EXERCISE PASSAGE ::
# what other ferts should I add



## kdh (Mar 11, 2006)

I never read of anyone here using fertilizer sticks so I realize they're probably not the best, but since I have them in there already my plan is to stick with them (no pun intended  ).

The ones I'm using are nutrafin Plant Grow 16 - 9 - 12. My plants are mainly crypts, vals, and an anubias (with roots in the gravel - but not the rhizome). 

If that's enough info about the sticks, then my question is what else should I be adding to this?


----------



## CherylR (Aug 12, 2004)

Tell us more about your tank. Are you getting the growth you want? Are you having algae issues? Light? Tank Size? CO2? Water Changes?

Cheryl


----------



## Bert H (Mar 2, 2004)

Most folks fertilize the water column rather than the root zone, as all aquatics take in nutrients via their leaves. However, some plants which are heavy root feeders are helped with root tabs. 

I would advise you to be careful with root tabs and re-planting/uprooting. You can release a lot of the nutrients from the substrate out into the water and cause problems if you're not careful. 

FWIW, I have a couple of Crypts (wendtii, spiralis), have never needed to add root tabs to them.

The plants you have are fairly easy plants and, imo, do quite well with just water fertilization.


----------



## kdh (Mar 11, 2006)

Okay here's a little more info:

the tank is ~29g
I have 3 of those spiral flourescents (45w)
I'm using the nutrafin CO2 system - still using the packages that came with it
my crypts are sprouting up like crazy, the vals are growing slowly, the anubias isn't doing much, I just bought some hygro__ stems.
I'm starting to get BGA and it looks like some black algae on one of the rocks - never seen that before
I do ~30% water change every week
I only have 2 apistos and I just put in a few otos.

I have 2 or 3 root sticks in there right now but I could take them out if that would be best.


----------



## Bert H (Mar 2, 2004)

You have a low light set up from what you describe (45W over 29 gal). It sounds like you have desk lamps illuminating your tank. Correct? I would suggest you look into going to an ahs 55W kit. It would remain fairly low lighting, yet so much better.

COLLECTED DATA ::
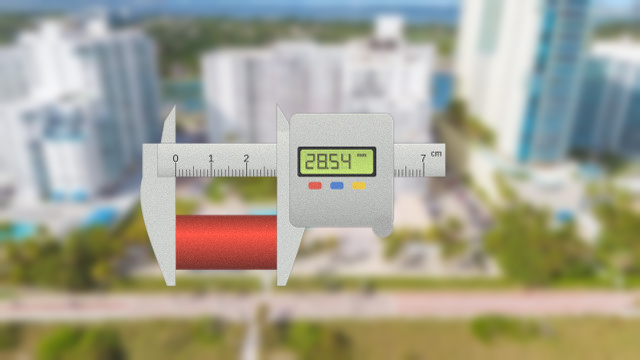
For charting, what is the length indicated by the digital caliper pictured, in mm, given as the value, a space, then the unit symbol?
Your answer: 28.54 mm
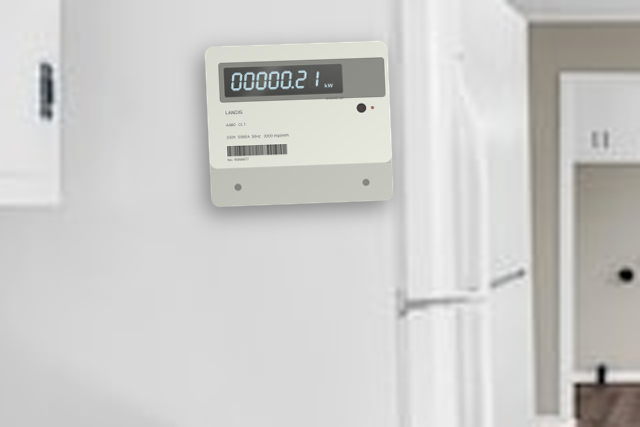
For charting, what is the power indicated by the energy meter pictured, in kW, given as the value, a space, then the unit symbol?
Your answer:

WHAT TO DO ::
A - Translate this sentence from the aquarium fertilizer thread into Spanish: "Most folks fertilize the water column rather than the root zone, as all aquatics take in nutrients via their leaves."
B - Answer these questions from the aquarium fertilizer thread:
(i) What numbers are listed for the Nutrafin Plant Grow sticks?
(ii) How large a water change does kdh make each week?
(iii) What lighting kit does Bert H suggest?
C - Go on with the aquarium fertilizer thread from the point where it stops.

ANSWERS FOR EACH ITEM ::
A - La mayoría de la gente fertiliza la columna de agua en lugar de la zona de las raíces, ya que todas las plantas acuáticas absorben los nutrientes a través de sus hojas.

B -
(i) 16 - 9 - 12
(ii) About 30%
(iii) An ahs 55W kit

C -
The bga is usually indicative of low nitrates (NO3). The black algae (bba) usually signifies low CO2/carbon. You need to have some idea of how much CO2 you have in your tank with your nutrafin system. I believe you'd be better served by discarding the tabs and adding ferts to your water column.

Check this link out for some great info. Then check out www.gregwatson.com for dry ferts to add.

HTH.


----------



## kdh (Mar 11, 2006)

Thanks, I guess I have some reading to do - and I have to look up that acronymn thread for ahs  

No, I'm not using desk lamps, just old incandescent hoods from 10g tanks. 

From the reading I've done before the IE method looks pretty simple and I think my water change schedule should be able to handle it. I went to a hydroponics shop once looking for the two main ingredients but the guy had no idea what I was talking about and I'm sure I had the names right.

Oh well, back to the "books" for some more reading.


----------



## Sully (Nov 11, 2005)

AHS stands for ahsupply.com Great retrofit kits. You won't go wrong purchasing one of these babies.

There's a great EI guide in the Fertilization section that tells you the In's and Out's of the Estimative Index and where to get the chemicals. The easiest to understand and read from all one's I've seen. 

It's funny that the hydrophonics guy didn't know since they specialized in some of that stuff...Good luck anyways,

-SULLY


----------



## kdh (Mar 11, 2006)

Would the Seachem Flourish 3-pack cover all my needs?

It says it contains "a rich assortment of important micro elements, trace elements and other nutrients", however, I'm not sure if that covers everything.

If not, what else would I need?


----------



## hoppycalif (Apr 7, 2005)

kdh said:


> Would the Seachem Flourish 3-pack cover all my needs?
> 
> It says it contains "a rich assortment of important micro elements, trace elements and other nutrients", however, I'm not sure if that covers everything.
> 
> If not, what else would I need?


Those Seachem products are micro fertilizers, not the main macro fertilizers. You need to look for KNO3 and a source of phosphate, such as KH2PO4. Greg Watson sells them for a very reasonable price, with good customer service.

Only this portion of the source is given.